Prior to attending SciCore, Walsh said her son “was weak in English.”

“His strong point was always math,” she said. “However, just being here for two years has helped him improve in English tremendously.”

Cooper has now excelled in some English lessons. His teacher recently submitted a poem he wrote for publication.

Walsh said the Pouloses have created a friendly atmosphere at the school.

“I feel like I can always come in and talk to them or call, even about the little things, and they will always have something to tell me because they are familiar with what’s happening with Cooper,” Walsh said.

Walsh said he particularly likes that SciCore offers computer programming.

“They’re not just using a mouse in the computer programming class,” Pools said. “They are actually learning the language of computers.”

Samantha Hayton, 17, of Jackson, said she decided to attend SciCore because she is currently working as a model.

“I model, and here they work with you and not against you in terms of scheduling and general understanding,” Hayton said. “I came here to get a better education.”

Maggie Mann, 11, a sixth-grader at the academy, used to attend public schools in East Windsor.
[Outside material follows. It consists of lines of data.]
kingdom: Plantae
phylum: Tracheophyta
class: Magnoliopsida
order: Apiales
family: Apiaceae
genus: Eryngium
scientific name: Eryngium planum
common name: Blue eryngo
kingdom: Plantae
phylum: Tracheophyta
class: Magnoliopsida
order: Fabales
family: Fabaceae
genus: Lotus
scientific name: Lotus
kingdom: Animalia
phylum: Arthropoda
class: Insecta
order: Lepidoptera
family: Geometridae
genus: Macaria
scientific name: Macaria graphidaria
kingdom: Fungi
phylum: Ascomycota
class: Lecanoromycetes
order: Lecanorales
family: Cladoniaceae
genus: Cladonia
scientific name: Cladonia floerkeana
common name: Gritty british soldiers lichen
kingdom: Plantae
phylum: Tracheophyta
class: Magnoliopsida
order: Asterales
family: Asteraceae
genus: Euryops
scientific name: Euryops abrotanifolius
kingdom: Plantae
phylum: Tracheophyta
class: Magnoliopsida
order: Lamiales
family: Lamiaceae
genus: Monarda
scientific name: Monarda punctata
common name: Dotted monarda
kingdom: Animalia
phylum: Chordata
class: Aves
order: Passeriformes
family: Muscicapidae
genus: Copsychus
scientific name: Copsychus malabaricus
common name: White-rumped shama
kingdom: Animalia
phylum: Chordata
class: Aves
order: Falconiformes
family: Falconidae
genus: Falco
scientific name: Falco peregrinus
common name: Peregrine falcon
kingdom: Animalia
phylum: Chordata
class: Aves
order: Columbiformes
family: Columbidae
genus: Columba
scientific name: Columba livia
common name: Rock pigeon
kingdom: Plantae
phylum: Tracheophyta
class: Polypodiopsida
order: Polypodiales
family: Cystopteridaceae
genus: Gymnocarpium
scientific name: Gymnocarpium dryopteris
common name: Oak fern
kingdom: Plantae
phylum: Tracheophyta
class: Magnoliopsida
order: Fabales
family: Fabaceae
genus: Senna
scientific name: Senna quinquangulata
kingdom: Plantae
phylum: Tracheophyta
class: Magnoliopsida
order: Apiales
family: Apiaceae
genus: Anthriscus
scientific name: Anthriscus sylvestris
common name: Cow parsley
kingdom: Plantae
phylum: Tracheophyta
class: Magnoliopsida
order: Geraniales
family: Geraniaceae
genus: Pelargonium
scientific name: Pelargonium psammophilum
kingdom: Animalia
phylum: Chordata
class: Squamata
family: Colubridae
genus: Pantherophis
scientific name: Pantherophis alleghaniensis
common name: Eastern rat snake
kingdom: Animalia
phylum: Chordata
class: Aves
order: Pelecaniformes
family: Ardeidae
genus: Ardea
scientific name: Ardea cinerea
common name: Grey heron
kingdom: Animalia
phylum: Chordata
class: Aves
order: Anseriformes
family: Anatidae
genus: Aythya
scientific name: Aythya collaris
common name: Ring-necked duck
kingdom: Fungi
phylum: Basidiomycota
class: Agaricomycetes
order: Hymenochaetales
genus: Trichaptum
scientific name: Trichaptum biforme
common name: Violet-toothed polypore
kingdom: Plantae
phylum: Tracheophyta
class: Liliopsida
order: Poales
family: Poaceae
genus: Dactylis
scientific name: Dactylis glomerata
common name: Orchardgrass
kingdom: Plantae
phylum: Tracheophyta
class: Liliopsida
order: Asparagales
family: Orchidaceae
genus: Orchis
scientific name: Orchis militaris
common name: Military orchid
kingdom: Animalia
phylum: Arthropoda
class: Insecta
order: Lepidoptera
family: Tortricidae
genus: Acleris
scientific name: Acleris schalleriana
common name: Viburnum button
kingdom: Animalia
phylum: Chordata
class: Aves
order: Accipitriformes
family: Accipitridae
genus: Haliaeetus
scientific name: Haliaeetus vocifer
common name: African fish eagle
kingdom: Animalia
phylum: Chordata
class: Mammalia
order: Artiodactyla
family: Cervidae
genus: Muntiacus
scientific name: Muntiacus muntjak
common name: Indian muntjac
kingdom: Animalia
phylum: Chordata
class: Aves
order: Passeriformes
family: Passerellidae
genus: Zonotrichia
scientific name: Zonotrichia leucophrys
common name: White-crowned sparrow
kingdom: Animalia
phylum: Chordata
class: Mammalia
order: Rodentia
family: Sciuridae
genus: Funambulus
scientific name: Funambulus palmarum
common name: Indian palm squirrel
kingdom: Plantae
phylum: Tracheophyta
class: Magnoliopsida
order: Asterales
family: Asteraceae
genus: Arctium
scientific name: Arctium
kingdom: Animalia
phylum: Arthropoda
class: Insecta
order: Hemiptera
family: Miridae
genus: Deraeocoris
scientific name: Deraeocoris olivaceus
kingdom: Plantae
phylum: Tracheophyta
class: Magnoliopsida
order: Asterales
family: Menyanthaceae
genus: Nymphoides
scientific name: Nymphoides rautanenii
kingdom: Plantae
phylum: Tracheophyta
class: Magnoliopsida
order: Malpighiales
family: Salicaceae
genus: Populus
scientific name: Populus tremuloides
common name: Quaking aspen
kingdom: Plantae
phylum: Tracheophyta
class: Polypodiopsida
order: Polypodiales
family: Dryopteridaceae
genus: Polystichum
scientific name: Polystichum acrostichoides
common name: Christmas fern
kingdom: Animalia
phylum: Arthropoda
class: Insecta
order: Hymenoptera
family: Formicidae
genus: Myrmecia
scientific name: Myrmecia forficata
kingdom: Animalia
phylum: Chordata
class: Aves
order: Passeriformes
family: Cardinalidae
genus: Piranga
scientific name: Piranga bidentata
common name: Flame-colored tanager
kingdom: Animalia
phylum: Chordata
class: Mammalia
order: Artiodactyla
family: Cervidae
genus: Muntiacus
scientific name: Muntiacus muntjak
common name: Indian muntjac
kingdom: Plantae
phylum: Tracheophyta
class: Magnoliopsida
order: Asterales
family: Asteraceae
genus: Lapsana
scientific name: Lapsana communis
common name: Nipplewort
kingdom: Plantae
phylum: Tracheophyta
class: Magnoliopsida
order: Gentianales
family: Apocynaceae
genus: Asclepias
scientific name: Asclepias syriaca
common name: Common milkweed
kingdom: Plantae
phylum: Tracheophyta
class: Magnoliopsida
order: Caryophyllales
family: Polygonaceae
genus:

She prefers SciCore because in public school she “didn’t experience subjects in depth.”

Mann said in her former school, teachers didn’t have the means or the time to provide all their students with individual attention.

“Here students are all treated like individuals,” Mann said. “If you need more help, you get it. If you know a little more, you advance to the next level.”

Mann aspires to become a microbiologist.

Although she does not take the same type of gym classes she used to in public school, Mann takes karate in SciCore.

“I like karate because you can use the skills you learn when you get older,” Mann said. “Karate also teaches you how to stay focused.”

SciCore does not offer after-school athletics, but during the school day students take karate or run during their activity class.

Mann said she also gets to take speech classes at SciCore, which she would not have taken in public school.

“The teachers here want all students’ speech up to date,” Mann said. “We focus on public speaking mostly and we learn a lot of different famous speeches, so when we are talking in public we can cross-reference the speeches and incorporate lines from them into what we are saying.”

The Valeras said SciCore also offers Latin, Greek as well as some of the same extracurricular activities that a public school does.